▶ **Atividades**
1. Segundo o trecho, quantos credores formam o grupo que cobra os pagamentos atrasados?
2. Por favor, indique se cada afirmação concorda com o trecho, respondendo sim ou não e citando as palavras decisivas: (a) O evento aconteceu em maio de 2022. (b) A Sociedade dos Surdos de Caxias do Sul calcula a dívida em R$ 12,5 milhões. (c) O grupo de credores afirma que o diálogo com os representantes continua aberto.
3. Reescreva o trecho de "Empresas e profissionais" a "tratado sem transparência.", trocando "credores" por "fornecedores".

▶ **Trecho do texto**
-----
Empresas e profissionais contratados para a realização das Surdolimpíadas em Caxias do Sul, evento realizado em maio de 2022, seguem com pagamentos atrasados. Um grupo com 108 desses credores aponta que são R$ 12,5 milhões que deixaram de ser quitados. A Sociedade dos Surdos de Caxias do Sul, no entanto, diz que o valor fica em torno de R$ 10 milhões. A entidade também afirma que está mobilizada para tentar pagar os débitos.
As dívidas alcançam, por exemplo, árbitros das partidas, nutricionistas, laboratórios de exames, serviços de som, iluminação e decoração, restaurantes, hotéis, entre outros. Ao longo dos últimos meses, o grupo de credores procurou representantes do Comitê Surdolímpico e da Sociedade dos Surdos de Caxias do Sul, mas diz que o diálogo se encerrou e o tema tem sido tratado sem transparência.
-----
▶ **Linhas fornecidas**
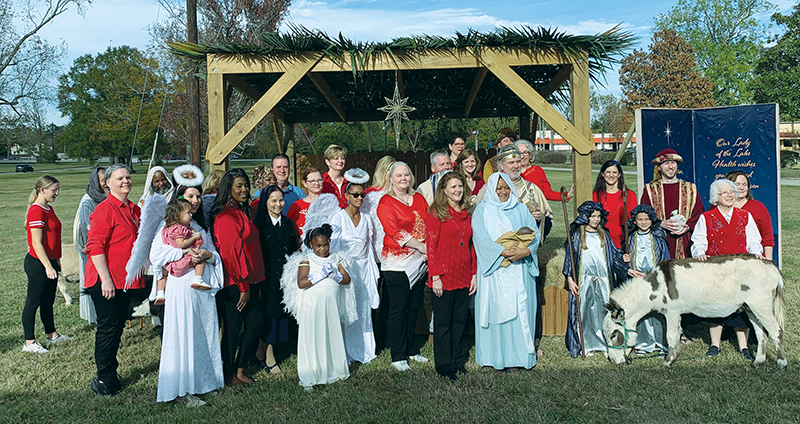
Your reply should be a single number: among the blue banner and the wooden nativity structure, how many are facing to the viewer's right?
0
-----
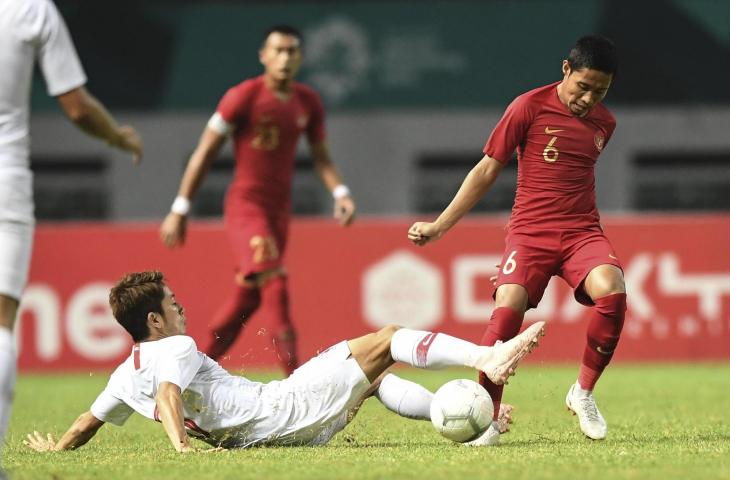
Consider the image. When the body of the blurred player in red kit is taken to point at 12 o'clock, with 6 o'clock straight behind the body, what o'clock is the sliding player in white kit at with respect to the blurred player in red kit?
-----
▶ **Respostas**
1. O grupo reúne 108 credores.

2.
(a) Sim: "evento realizado em maio de 2022".
(b) Não: "diz que o valor fica em torno de R$ 10 milhões".
(c) Não: "diz que o diálogo se encerrou".

3.
Empresas e profissionais contratados para a realização das Surdolimpíadas em Caxias do Sul, evento realizado em maio de 2022, seguem com pagamentos atrasados. Um grupo com 108 desses fornecedores aponta que são R$ 12,5 milhões que deixaram de ser quitados. A Sociedade dos Surdos de Caxias do Sul, no entanto, diz que o valor fica em torno de R$ 10 milhões. A entidade também afirma que está mobilizada para tentar pagar os débitos.
As dívidas alcançam, por exemplo, árbitros das partidas, nutricionistas, laboratórios de exames, serviços de som, iluminação e decoração, restaurantes, hotéis, entre outros. Ao longo dos últimos meses, o grupo de fornecedores procurou representantes do Comitê Surdolímpico e da Sociedade dos Surdos de Caxias do Sul, mas diz que o diálogo se encerrou e o tema tem sido tratado sem transparência.